Somehow my mind is getting tangled and I look down at the program and joke "No union stamp" (an old graphic once denoting something was printed by a union) "Unions COERCE" he tells me. "Ah," surprised that hit a button, David looks about 60, and I'm sure he's lived with positive union memories. I argue, "but we're all better because of them, I mean over their hundred years ---" He interrupts to mention they do nothing now other than coerce, and lie, and steal. So that's a veto on unions.

I ask about the future of the Tea Party and he tells me that they're needing to "Control things." That "We're heading for a revolution. Shit, we're probably already in it!" And that the only way to control things is, "through something happening, getting the intellects out, or worse." implying heavily that he'd like it violent - if only as a perceived fantasy. Well, well! We shake hands and he shakes in an odd way that yanks me forward. Good thing I wasn't holding a drink. No skin in the game.

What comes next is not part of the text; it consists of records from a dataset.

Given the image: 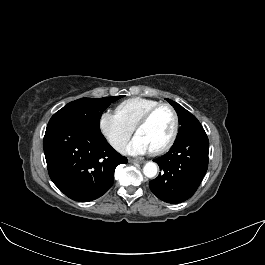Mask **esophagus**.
<instances>
[{"label": "esophagus", "mask_w": 265, "mask_h": 265, "mask_svg": "<svg viewBox=\"0 0 265 265\" xmlns=\"http://www.w3.org/2000/svg\"><path fill=\"white\" fill-rule=\"evenodd\" d=\"M144 161L139 160V159H129V163L133 164H142Z\"/></svg>", "instance_id": "1"}]
</instances>
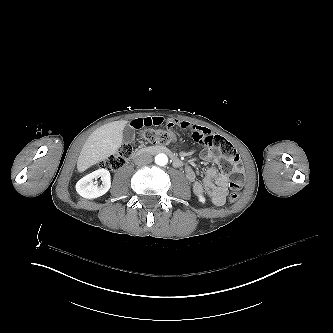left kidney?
Instances as JSON below:
<instances>
[{
  "instance_id": "5707ae66",
  "label": "left kidney",
  "mask_w": 333,
  "mask_h": 333,
  "mask_svg": "<svg viewBox=\"0 0 333 333\" xmlns=\"http://www.w3.org/2000/svg\"><path fill=\"white\" fill-rule=\"evenodd\" d=\"M199 201H200L201 203H205V198H204L203 196H199Z\"/></svg>"
}]
</instances>
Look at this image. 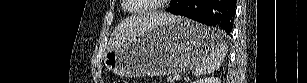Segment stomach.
Masks as SVG:
<instances>
[{
  "instance_id": "1",
  "label": "stomach",
  "mask_w": 307,
  "mask_h": 83,
  "mask_svg": "<svg viewBox=\"0 0 307 83\" xmlns=\"http://www.w3.org/2000/svg\"><path fill=\"white\" fill-rule=\"evenodd\" d=\"M210 27L174 16L144 34L112 46L105 66L124 77L162 76L195 66L209 52Z\"/></svg>"
}]
</instances>
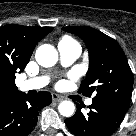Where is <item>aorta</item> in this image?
Wrapping results in <instances>:
<instances>
[{
  "label": "aorta",
  "instance_id": "762f6f07",
  "mask_svg": "<svg viewBox=\"0 0 136 136\" xmlns=\"http://www.w3.org/2000/svg\"><path fill=\"white\" fill-rule=\"evenodd\" d=\"M36 61L43 67H52L58 60L57 50L50 44H43L37 50L35 54ZM58 110L61 115L70 117L74 114L75 105L71 101H62Z\"/></svg>",
  "mask_w": 136,
  "mask_h": 136
}]
</instances>
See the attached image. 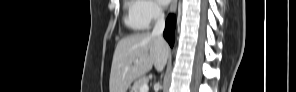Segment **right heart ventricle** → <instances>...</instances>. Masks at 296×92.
<instances>
[{
	"instance_id": "right-heart-ventricle-1",
	"label": "right heart ventricle",
	"mask_w": 296,
	"mask_h": 92,
	"mask_svg": "<svg viewBox=\"0 0 296 92\" xmlns=\"http://www.w3.org/2000/svg\"><path fill=\"white\" fill-rule=\"evenodd\" d=\"M127 15L125 16L124 22L127 27L134 31L144 30L146 25L139 19L137 12V2L127 1L126 2Z\"/></svg>"
}]
</instances>
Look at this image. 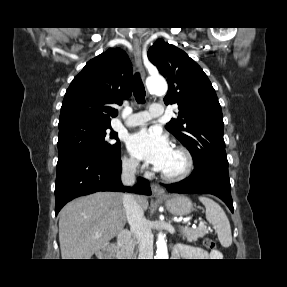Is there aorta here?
<instances>
[{"mask_svg":"<svg viewBox=\"0 0 287 287\" xmlns=\"http://www.w3.org/2000/svg\"><path fill=\"white\" fill-rule=\"evenodd\" d=\"M148 90L153 93L165 94L167 91L166 81L162 78L151 79L147 83ZM156 259H168V250L165 235L159 232L157 238Z\"/></svg>","mask_w":287,"mask_h":287,"instance_id":"1","label":"aorta"}]
</instances>
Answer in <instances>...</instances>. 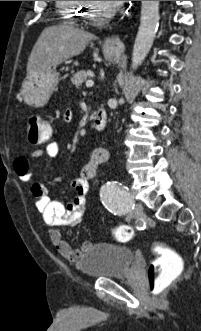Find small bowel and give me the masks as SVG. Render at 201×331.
<instances>
[{
    "label": "small bowel",
    "mask_w": 201,
    "mask_h": 331,
    "mask_svg": "<svg viewBox=\"0 0 201 331\" xmlns=\"http://www.w3.org/2000/svg\"><path fill=\"white\" fill-rule=\"evenodd\" d=\"M71 119V112L65 113V120ZM60 153V145L57 141L49 142L44 148L35 150L30 157H19L14 161V170L17 176L24 182L31 183V194L36 208L43 222L50 228L49 236L56 249L64 257L75 261L88 250L93 244L90 241L82 243L80 248L74 249L70 243L56 229L60 226L74 227L78 225L86 212L87 195L89 193V180L95 177L97 168L106 162L110 153L106 148H96L89 161L81 168L80 175L70 182L73 199L64 204L60 200L52 199L47 188L36 182L29 171V159L46 156L55 159Z\"/></svg>",
    "instance_id": "c3829d8e"
}]
</instances>
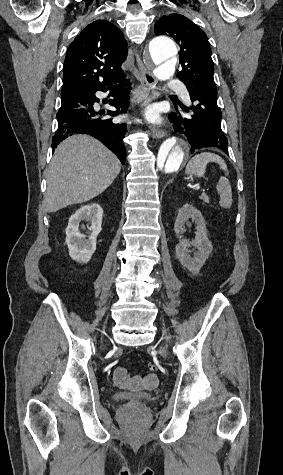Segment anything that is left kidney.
Returning a JSON list of instances; mask_svg holds the SVG:
<instances>
[{"label": "left kidney", "mask_w": 283, "mask_h": 475, "mask_svg": "<svg viewBox=\"0 0 283 475\" xmlns=\"http://www.w3.org/2000/svg\"><path fill=\"white\" fill-rule=\"evenodd\" d=\"M189 218H192L194 224L197 226L196 236L193 241H189V239L180 236L182 230L185 228L184 224L188 222ZM174 230L179 238V243H177L175 247L177 259H179L183 267H187L191 273L197 275L213 249V245L207 236L206 222L201 212H199L197 208H194V206H190V204H184L178 212ZM190 245H194V247L198 249L194 257L188 255V247H190Z\"/></svg>", "instance_id": "obj_1"}]
</instances>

Speaking of drinking, behind me is a very drunk woman and her companion. "I wanna get closeurr to Saruhhh. Shoulda paid the extruh hundredt. Baby....." But we're really only fifty feet away. Anyway, she'll soon have her chance.

The event is about 40% undersold, and they open up the far right of the $100 seats to the general admission crowd. This is a handful of seats, at best fifty, but most of the crowd gets up to move forward. A fairly funny moment watching about 2/3 of them ebb forward and then directly back to their previous seat.

 

 

Opening Prayer and Commercials

After what felt like fifty minutes of Arena Church Anthem Music (the spiritual sort that sounds like Dave Matthews) the lights dim, then get very bright, then dim again, and then members of Heroic Media come out to introduce the evening, starting with a prayer. But it's first not without a few jokes, which the MC frames as bipartisan: "Did you hear Mitch McConnell, Nancy Pelosi, and Bill Clinton all took a trip to Oz? ... No? Well McConnell asked for a heart, Pelosi asked for a brain, and Clinton asked, 'where's Dorothy?'" - Laughs. I appreciate the jab at McConnell. Host follows, "Did you hear Sarah Palin is hear tonight?" Huge crowd cheers, punching his line with: "What, did Michelle Obama cancel?"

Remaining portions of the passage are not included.